> [Job]
Return the lines below that contain the word "дорог".
┌────────
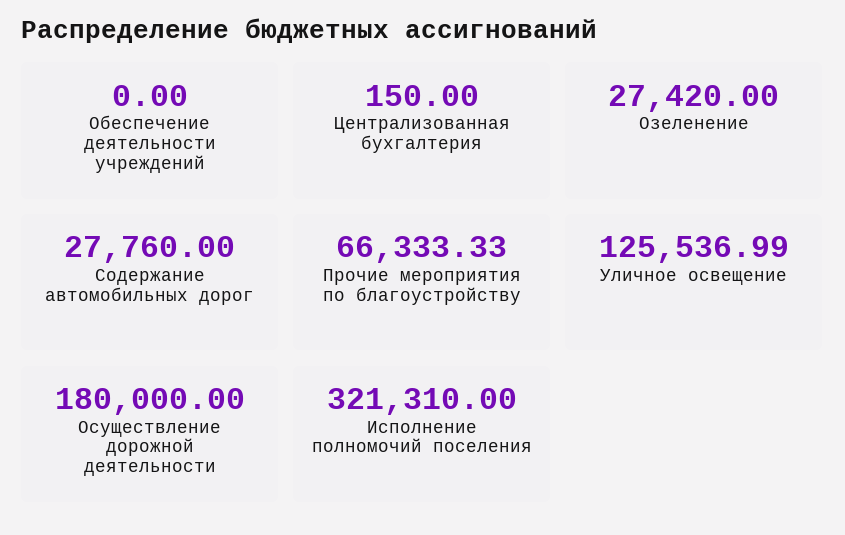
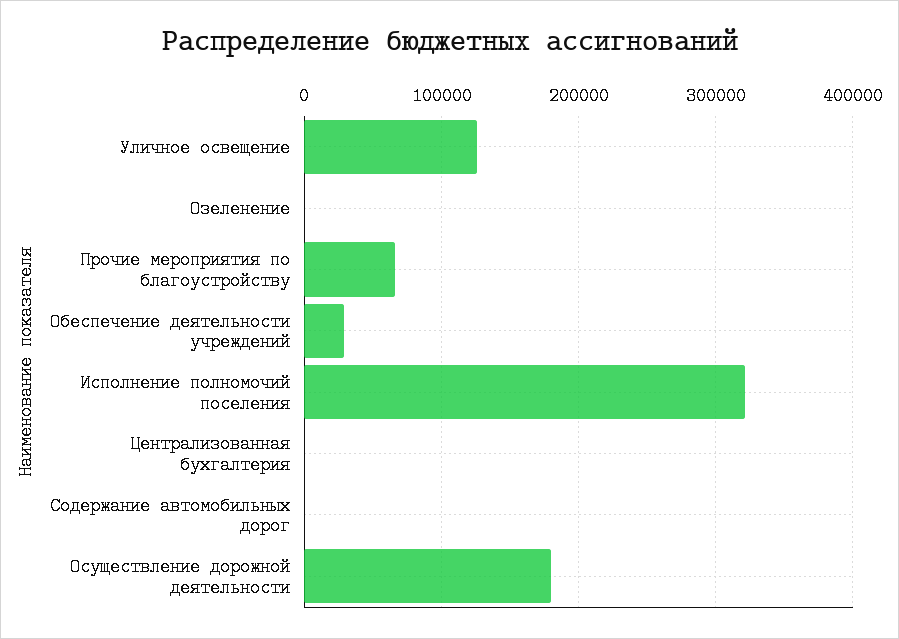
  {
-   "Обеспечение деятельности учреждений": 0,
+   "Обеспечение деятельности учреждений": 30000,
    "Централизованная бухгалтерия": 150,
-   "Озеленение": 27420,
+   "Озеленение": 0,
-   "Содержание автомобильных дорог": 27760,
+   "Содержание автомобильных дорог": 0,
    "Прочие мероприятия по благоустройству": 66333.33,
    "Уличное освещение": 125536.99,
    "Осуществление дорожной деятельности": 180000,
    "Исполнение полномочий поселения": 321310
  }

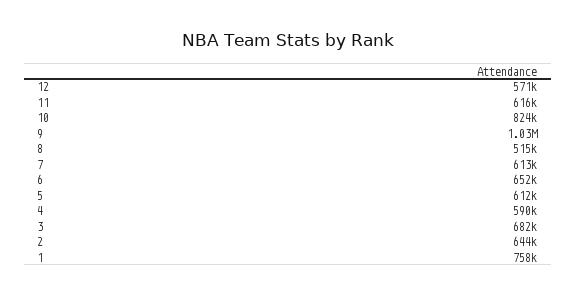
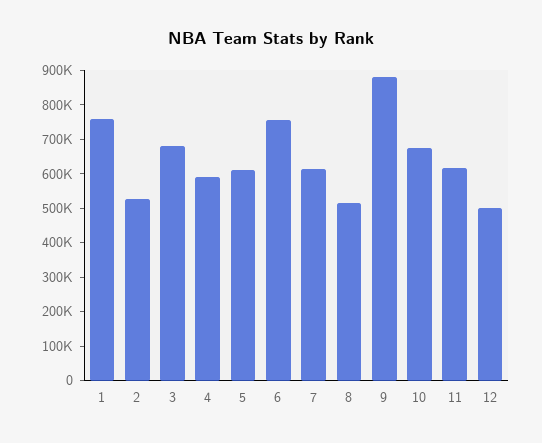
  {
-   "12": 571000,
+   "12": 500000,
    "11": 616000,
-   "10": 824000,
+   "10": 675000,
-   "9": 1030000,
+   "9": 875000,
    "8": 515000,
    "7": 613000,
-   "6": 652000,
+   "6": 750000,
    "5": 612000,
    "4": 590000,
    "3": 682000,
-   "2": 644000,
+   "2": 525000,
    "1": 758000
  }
└────────
> [Result for this exercise]
-   "Содержание автомобильных дорог": 27760,
+   "Содержание автомобильных дорог": 0,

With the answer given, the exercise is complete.